Experiencing growth makes me happy. Over the years, I came to realise the important role the basic idea of growth plays in my life.
There are many different ways in which we can grow. We can grow financially by increasing our wealth, or grow materially by accumulating things. We can grow physically by becoming stronger and fitter, or grow in status by acquiring accolades, followers, likes and clicks. We can grow our expertise and become more skilled. We can grow intellectually by acquiring knowledge and expanding our mental capacity, or we can grow spiritually by attaining higher consciousness and insight. I'm sure you can think of many other ways you can grow as a person.
Maybe experiencing growth makes us happy because growth is a key characteristic of life itself. Thus, growing makes us feel alive.

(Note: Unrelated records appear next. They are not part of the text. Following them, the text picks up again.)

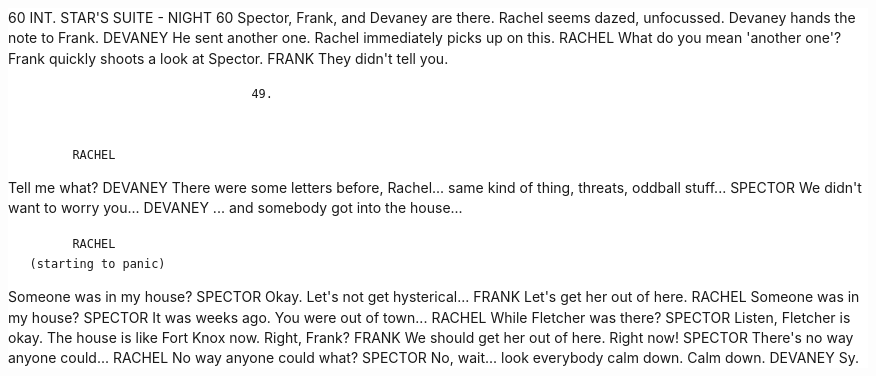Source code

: 60   INT. STAR'S SUITE - NIGHT                                  60
     Spector, Frank, and Devaney are there. Rachel seems
     dazed, unfocussed. Devaney hands the note to Frank.
                           DEVANEY
              He sent another one.
     Rachel immediately picks up on this.
                           RACHEL
              What do you mean 'another one'?
     Frank quickly shoots a look at Spector.
                           FRANK
              They didn't tell you.

                                      49.


             RACHEL
Tell me what?
             DEVANEY
There were some letters before,
Rachel... same kind of thing,
threats, oddball stuff...
             SPECTOR
We didn't want to worry you...
             DEVANEY
... and somebody got into the
house...

             RACHEL
       (starting to panic)
Someone was in my house?
              SPECTOR
Okay.   Let's not get hysterical...
             FRANK
Let's get her out of here.
             RACHEL
Someone was in my house?
             SPECTOR
It was weeks ago. You were out of
town...
             RACHEL
While Fletcher was there?
             SPECTOR
Listen, Fletcher is okay. The
house is like Fort Knox now.
Right, Frank?
             FRANK
We should get her out of here.
Right now!
             SPECTOR
There's no way anyone could...
             RACHEL
No way anyone could what?
             SPECTOR
No, wait... look everybody calm
down. Calm down.
             DEVANEY
Sy.

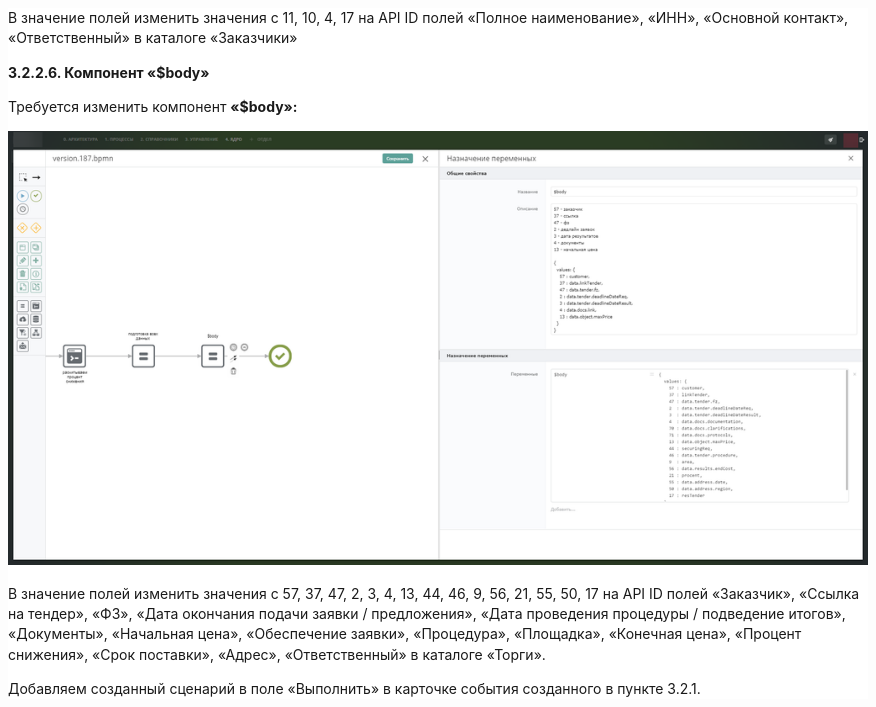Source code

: В значение полей изменить значения с 11, 10, 4, 17 на API ID полей «Полное наименование», «ИНН», «Основной контакт», «Ответственный» в каталоге «Заказчики»

**3.2.2.6. Компонент «$body»**

Требуется изменить компонент **«$body»:**

![](<../../../.gitbook/assets/14 (4).png>)

В значение полей изменить значения с 57, 37, 47, 2, 3, 4, 13, 44, 46, 9, 56, 21, 55, 50, 17 на API ID полей «Заказчик», «Ссылка на тендер», «ФЗ», «Дата окончания подачи заявки / предложения», «Дата проведения процедуры / подведение итогов», «Документы», «Начальная цена», «Обеспечение заявки», «Процедура», «Площадка», «Конечная цена», «Процент снижения», «Срок поставки», «Адрес», «Ответственный» в каталоге «Торги».

Добавляем созданный сценарий в поле «Выполнить» в карточке события созданного в пункте 3.2.1.
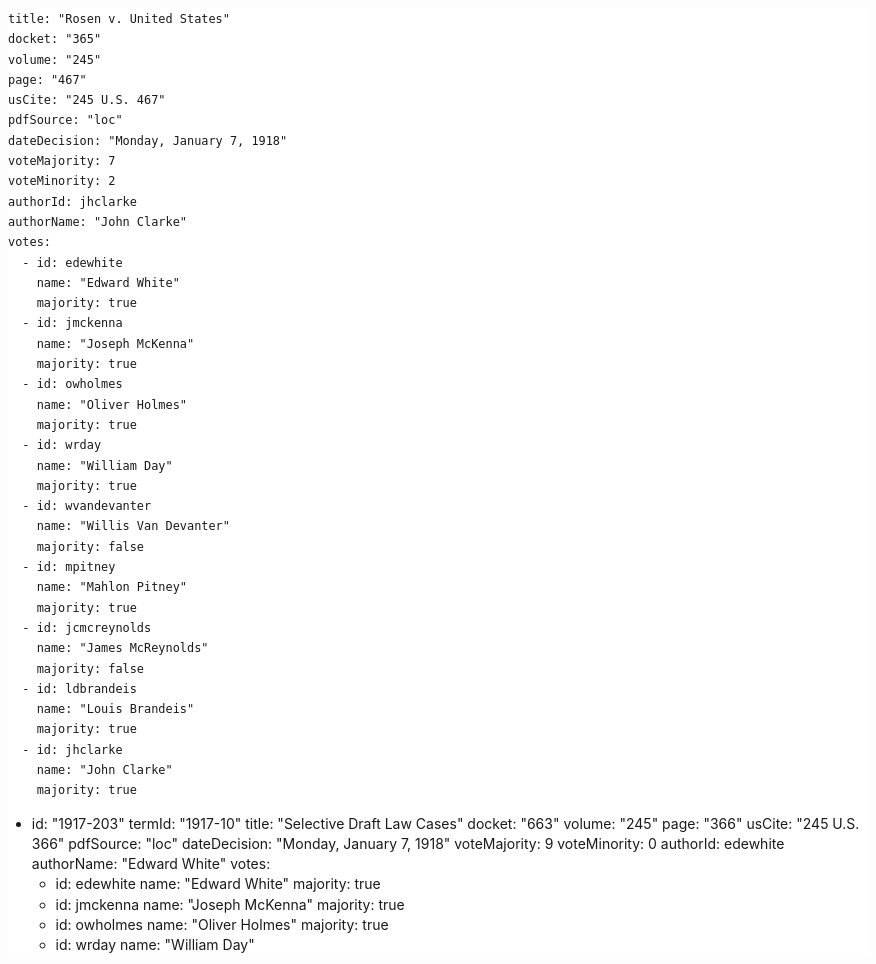     title: "Rosen v. United States"
    docket: "365"
    volume: "245"
    page: "467"
    usCite: "245 U.S. 467"
    pdfSource: "loc"
    dateDecision: "Monday, January 7, 1918"
    voteMajority: 7
    voteMinority: 2
    authorId: jhclarke
    authorName: "John Clarke"
    votes:
      - id: edewhite
        name: "Edward White"
        majority: true
      - id: jmckenna
        name: "Joseph McKenna"
        majority: true
      - id: owholmes
        name: "Oliver Holmes"
        majority: true
      - id: wrday
        name: "William Day"
        majority: true
      - id: wvandevanter
        name: "Willis Van Devanter"
        majority: false
      - id: mpitney
        name: "Mahlon Pitney"
        majority: true
      - id: jcmcreynolds
        name: "James McReynolds"
        majority: false
      - id: ldbrandeis
        name: "Louis Brandeis"
        majority: true
      - id: jhclarke
        name: "John Clarke"
        majority: true
  - id: "1917-203"
    termId: "1917-10"
    title: "Selective Draft Law Cases"
    docket: "663"
    volume: "245"
    page: "366"
    usCite: "245 U.S. 366"
    pdfSource: "loc"
    dateDecision: "Monday, January 7, 1918"
    voteMajority: 9
    voteMinority: 0
    authorId: edewhite
    authorName: "Edward White"
    votes:
      - id: edewhite
        name: "Edward White"
        majority: true
      - id: jmckenna
        name: "Joseph McKenna"
        majority: true
      - id: owholmes
        name: "Oliver Holmes"
        majority: true
      - id: wrday
        name: "William Day"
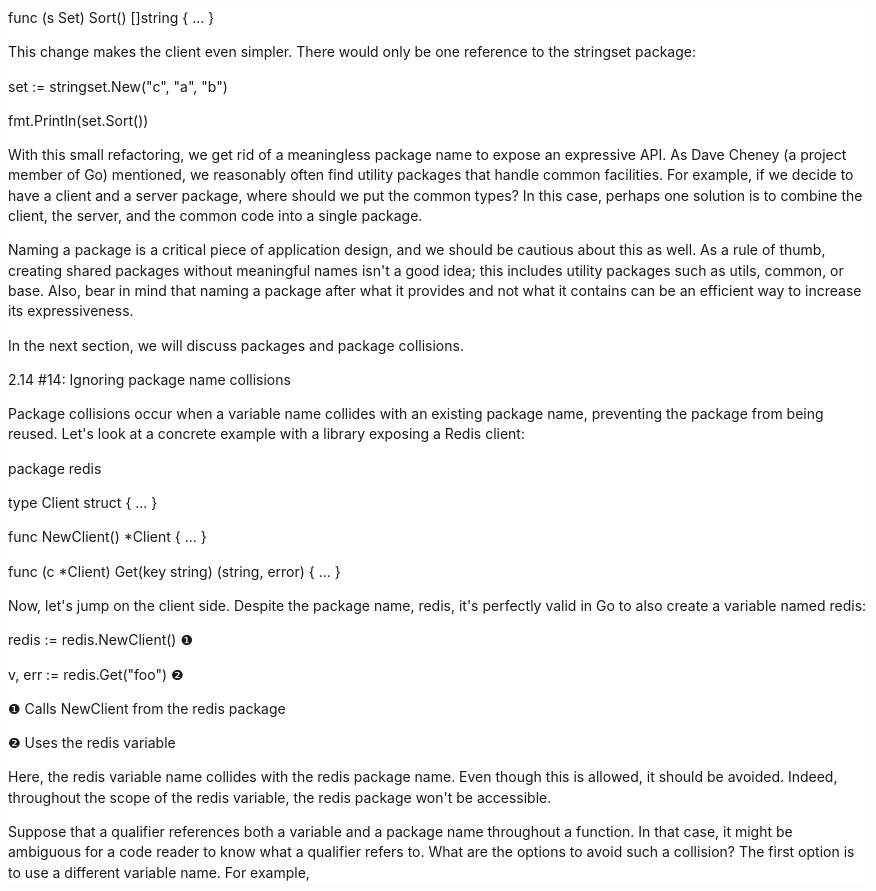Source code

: func (s Set) Sort() \[\]string { \... }

This change makes the client even simpler. There would only be one
reference to the stringset package:

set := stringset.New(\"c\", \"a\", \"b\")

fmt.Println(set.Sort())

With this small refactoring, we get rid of a meaningless package name to
expose an expressive API. As Dave Cheney (a project member of Go)
mentioned, we reasonably often find utility packages that handle common
facilities. For example, if we decide to have a client and a server
package, where should we put the common types? In this case, perhaps one
solution is to combine the client, the server, and the common code into
a single package.

Naming a package is a critical piece of application design, and we
should be cautious about this as well. As a rule of thumb, creating
shared packages without meaningful names isn't a good idea; this
includes utility packages such as utils, common, or base. Also, bear in
mind that naming a package after what it provides and not what it
contains can be an efficient way to increase its expressiveness.

In the next section, we will discuss packages and package collisions.

2.14 #14: Ignoring package name collisions

Package collisions occur when a variable name collides with an existing
package name, preventing the package from being reused. Let's look at a
concrete example with a library exposing a Redis client:

package redis

type Client struct { \... }

func NewClient() \*Client { \... }

func (c \*Client) Get(key string) (string, error) { \... }

Now, let's jump on the client side. Despite the package name, redis,
it's perfectly valid in Go to also create a variable named redis:

redis := redis.NewClient() ❶

v, err := redis.Get(\"foo\") ❷

❶ Calls NewClient from the redis package

❷ Uses the redis variable

Here, the redis variable name collides with the redis package name. Even
though this is allowed, it should be avoided. Indeed, throughout the
scope of the redis variable, the redis package won't be accessible.

Suppose that a qualifier references both a variable and a package name
throughout a function. In that case, it might be ambiguous for a code
reader to know what a qualifier refers to. What are the options to avoid
such a collision? The first option is to use a different variable name.
For example,
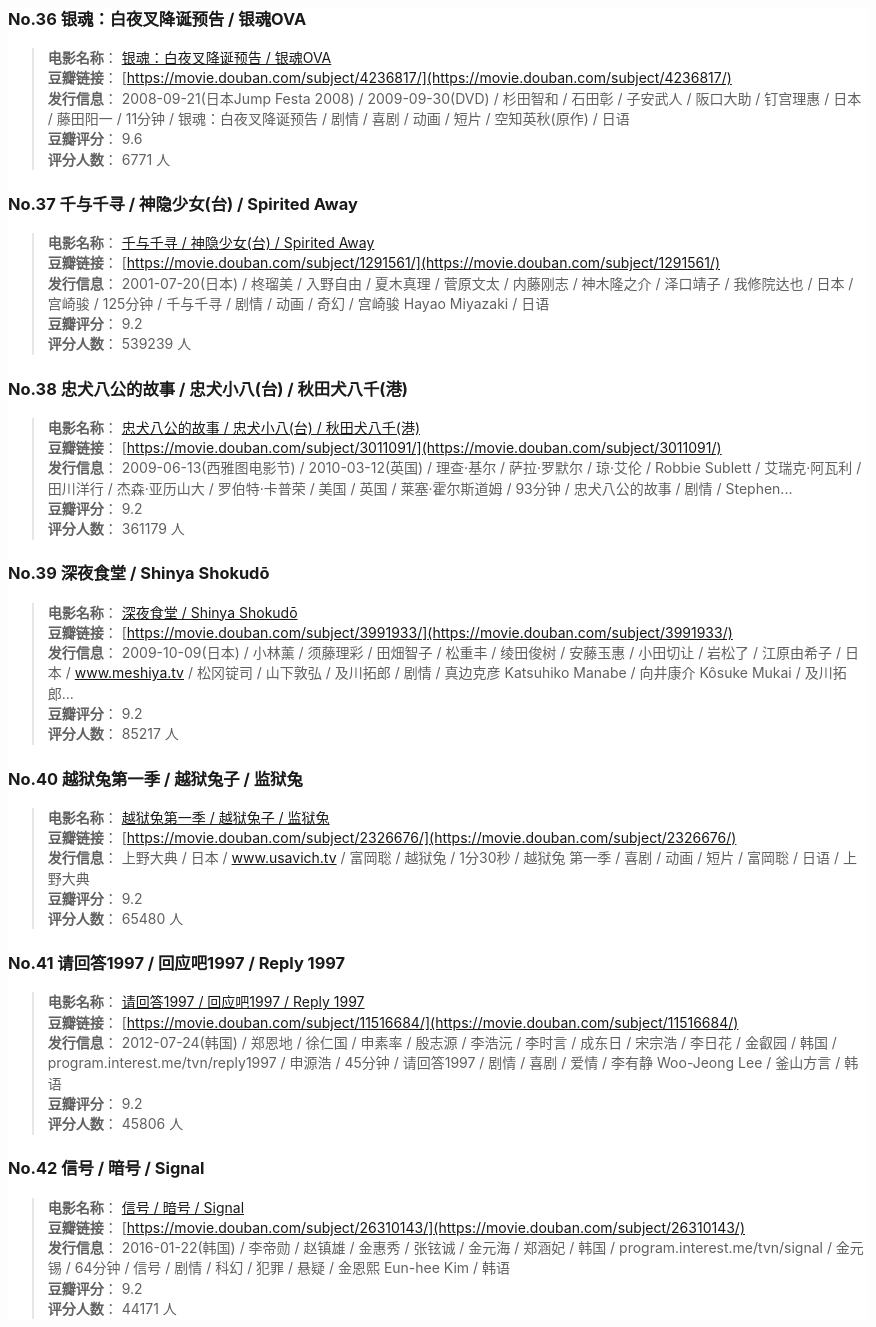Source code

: ### No.36 银魂：白夜叉降诞预告 / 银魂OVA
 > **电影名称**： [银魂：白夜叉降诞预告 / 银魂OVA](https://movie.douban.com/subject/4236817/)  
 > **豆瓣链接**： [https://movie.douban.com/subject/4236817/](https://movie.douban.com/subject/4236817/)  
 > **发行信息**： 2008-09-21(日本Jump Festa 2008) / 2009-09-30(DVD) / 杉田智和 / 石田彰 / 子安武人 / 阪口大助 / 钉宫理惠 / 日本 / 藤田阳一 / 11分钟 / 银魂：白夜叉降诞预告 / 剧情 / 喜剧 / 动画 / 短片 / 空知英秋(原作) / 日语  
 > **豆瓣评分**： 9.6  
 > **评分人数**： 6771 人  

### No.37 千与千寻 / 神隐少女(台) / Spirited Away
 > **电影名称**： [千与千寻 / 神隐少女(台) / Spirited Away](https://movie.douban.com/subject/1291561/)  
 > **豆瓣链接**： [https://movie.douban.com/subject/1291561/](https://movie.douban.com/subject/1291561/)  
 > **发行信息**： 2001-07-20(日本) / 柊瑠美 / 入野自由 / 夏木真理 / 菅原文太 / 内藤刚志 / 神木隆之介 / 泽口靖子 / 我修院达也 / 日本 / 宫崎骏 / 125分钟 / 千与千寻 / 剧情 / 动画 / 奇幻 / 宫崎骏 Hayao Miyazaki / 日语  
 > **豆瓣评分**： 9.2  
 > **评分人数**： 539239 人  

### No.38 忠犬八公的故事 / 忠犬小八(台) / 秋田犬八千(港)
 > **电影名称**： [忠犬八公的故事 / 忠犬小八(台) / 秋田犬八千(港)](https://movie.douban.com/subject/3011091/)  
 > **豆瓣链接**： [https://movie.douban.com/subject/3011091/](https://movie.douban.com/subject/3011091/)  
 > **发行信息**： 2009-06-13(西雅图电影节) / 2010-03-12(英国) / 理查·基尔 / 萨拉·罗默尔 / 琼·艾伦 / Robbie Sublett / 艾瑞克·阿瓦利 / 田川洋行 / 杰森·亚历山大 / 罗伯特·卡普荣 / 美国 / 英国 / 莱塞·霍尔斯道姆 / 93分钟 / 忠犬八公的故事 / 剧情 / Stephen...  
 > **豆瓣评分**： 9.2  
 > **评分人数**： 361179 人  

### No.39 深夜食堂 / Shinya Shokudō
 > **电影名称**： [深夜食堂 / Shinya Shokudō](https://movie.douban.com/subject/3991933/)  
 > **豆瓣链接**： [https://movie.douban.com/subject/3991933/](https://movie.douban.com/subject/3991933/)  
 > **发行信息**： 2009-10-09(日本) / 小林薰 / 须藤理彩 / 田畑智子 / 松重丰 / 绫田俊树 /  安藤玉惠 / 小田切让 / 岩松了 / 江原由希子 / 日本 / www.meshiya.tv / 松冈锭司 / 山下敦弘 / 及川拓郎 / 剧情 / 真边克彦 Katsuhiko Manabe / 向井康介 Kôsuke Mukai / 及川拓郎...  
 > **豆瓣评分**： 9.2  
 > **评分人数**： 85217 人  

### No.40 越狱兔第一季 / 越狱兔子 / 监狱兔
 > **电影名称**： [越狱兔第一季 / 越狱兔子 / 监狱兔](https://movie.douban.com/subject/2326676/)  
 > **豆瓣链接**： [https://movie.douban.com/subject/2326676/](https://movie.douban.com/subject/2326676/)  
 > **发行信息**： 上野大典 / 日本 / www.usavich.tv / 富岡聡 / 越狱兔 / 1分30秒 / 越狱兔 第一季 / 喜剧 / 动画 / 短片 / 富岡聡 / 日语 / 上野大典  
 > **豆瓣评分**： 9.2  
 > **评分人数**： 65480 人  

### No.41 请回答1997 / 回应吧1997 / Reply 1997
 > **电影名称**： [请回答1997 / 回应吧1997 / Reply 1997](https://movie.douban.com/subject/11516684/)  
 > **豆瓣链接**： [https://movie.douban.com/subject/11516684/](https://movie.douban.com/subject/11516684/)  
 > **发行信息**： 2012-07-24(韩国) / 郑恩地 / 徐仁国 / 申素率  / 殷志源 / 李浩沅 / 李时言 / 成东日 / 宋宗浩 / 李日花 / 金叡园 / 韩国 / program.interest.me/tvn/reply1997 / 申源浩 / 45分钟 / 请回答1997 / 剧情 / 喜剧 / 爱情 / 李有静 Woo-Jeong Lee / 釜山方言 / 韩语  
 > **豆瓣评分**： 9.2  
 > **评分人数**： 45806 人  

### No.42 信号 / 暗号 / Signal
 > **电影名称**： [信号 / 暗号 / Signal](https://movie.douban.com/subject/26310143/)  
 > **豆瓣链接**： [https://movie.douban.com/subject/26310143/](https://movie.douban.com/subject/26310143/)  
 > **发行信息**： 2016-01-22(韩国) / 李帝勋 / 赵镇雄 / 金惠秀 / 张铉诚 / 金元海 / 郑涵妃 / 韩国 / program.interest.me/tvn/signal / 金元锡 / 64分钟 / 信号 / 剧情 / 科幻 / 犯罪 / 悬疑 / 金恩熙 Eun-hee Kim / 韩语  
 > **豆瓣评分**： 9.2  
 > **评分人数**： 44171 人  
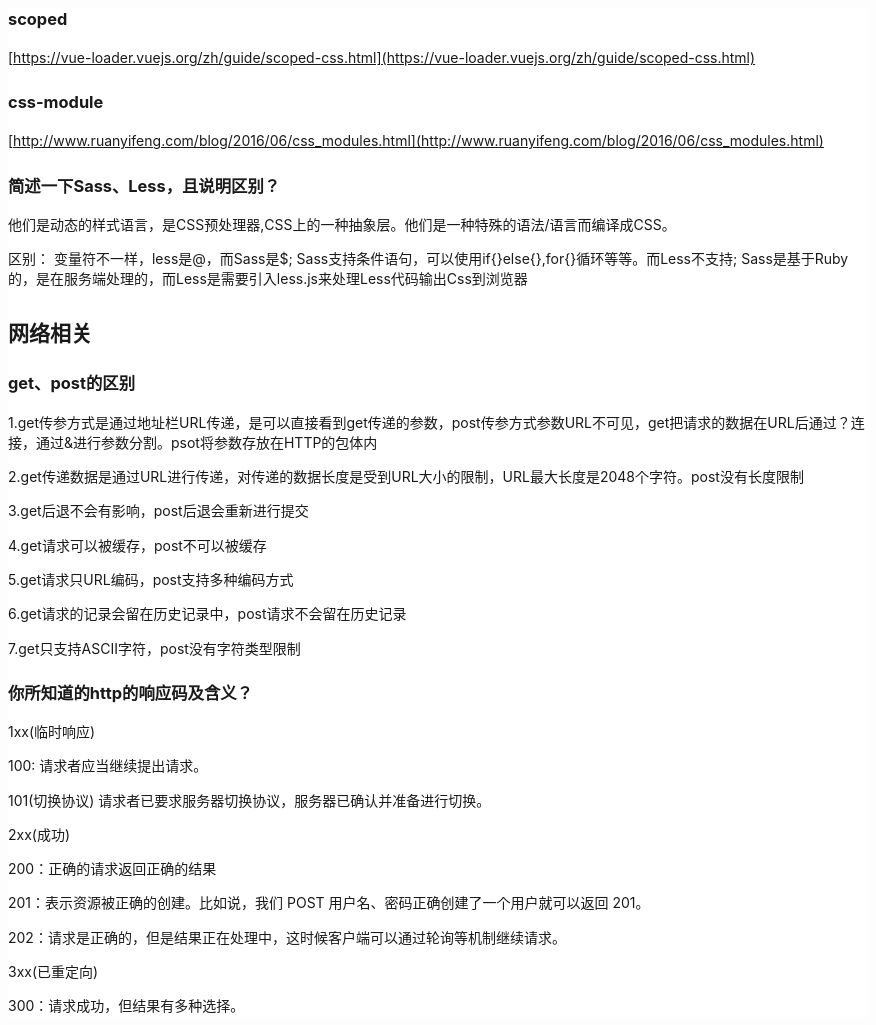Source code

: ### scoped

[https://vue-loader.vuejs.org/zh/guide/scoped-css.html](https://vue-loader.vuejs.org/zh/guide/scoped-css.html)

### css-module

[http://www.ruanyifeng.com/blog/2016/06/css_modules.html](http://www.ruanyifeng.com/blog/2016/06/css_modules.html)

### 简述一下Sass、Less，且说明区别？

他们是动态的样式语言，是CSS预处理器,CSS上的一种抽象层。他们是一种特殊的语法/语言而编译成CSS。

区别：
变量符不一样，less是@，而Sass是$;
Sass支持条件语句，可以使用if{}else{},for{}循环等等。而Less不支持;
Sass是基于Ruby的，是在服务端处理的，而Less是需要引入less.js来处理Less代码输出Css到浏览器

## 网络相关

### get、post的区别

1.get传参方式是通过地址栏URL传递，是可以直接看到get传递的参数，post传参方式参数URL不可见，get把请求的数据在URL后通过？连接，通过&进行参数分割。psot将参数存放在HTTP的包体内

2.get传递数据是通过URL进行传递，对传递的数据长度是受到URL大小的限制，URL最大长度是2048个字符。post没有长度限制

3.get后退不会有影响，post后退会重新进行提交

4.get请求可以被缓存，post不可以被缓存

5.get请求只URL编码，post支持多种编码方式

6.get请求的记录会留在历史记录中，post请求不会留在历史记录

7.get只支持ASCII字符，post没有字符类型限制

### 你所知道的http的响应码及含义？

1xx(临时响应)

100: 请求者应当继续提出请求。

101(切换协议) 请求者已要求服务器切换协议，服务器已确认并准备进行切换。

2xx(成功)

200：正确的请求返回正确的结果

201：表示资源被正确的创建。比如说，我们 POST 用户名、密码正确创建了一个用户就可以返回 201。

202：请求是正确的，但是结果正在处理中，这时候客户端可以通过轮询等机制继续请求。

3xx(已重定向)

300：请求成功，但结果有多种选择。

So, here's the question: Which type of growth do you focus on? Which type of growth feels nourishing and is most likely to create a lasting feeling of fullfillment and contentment? Maybe certain types of growth feel more satisfying at different stages throughout our lives than others.
There can be trade-offs. Growing materially can mean sticking to a career that leaves little room for intellectual growth. On the other hand, growing your skills may require a time commitment that's hampering the growth of social ties.
There can also be lucky breaks. Sometimes, unexpected growth can come off the back of growth in another area. Take the artist who attracts financial reward as a by-product of focusing on their artistic growth.
If you're faced with a big life decision, try approaching it from a personal growth perspective. What opportunities for growth lie in the different options? And where do you want to grow? What type of growth is serving your long-term happiness and wellbeing the most?
If you're dissatisfied with any aspect of your professional or personal life, checking where your growth currently resides can be helpful. Sometimes, simply becoming aware of the growth that's already taking place, possibly in unexpected areas, can be enough to shift our attitude towards the situation. Other times, we realise that action is needed to align our efforts with where we truly seek to grow.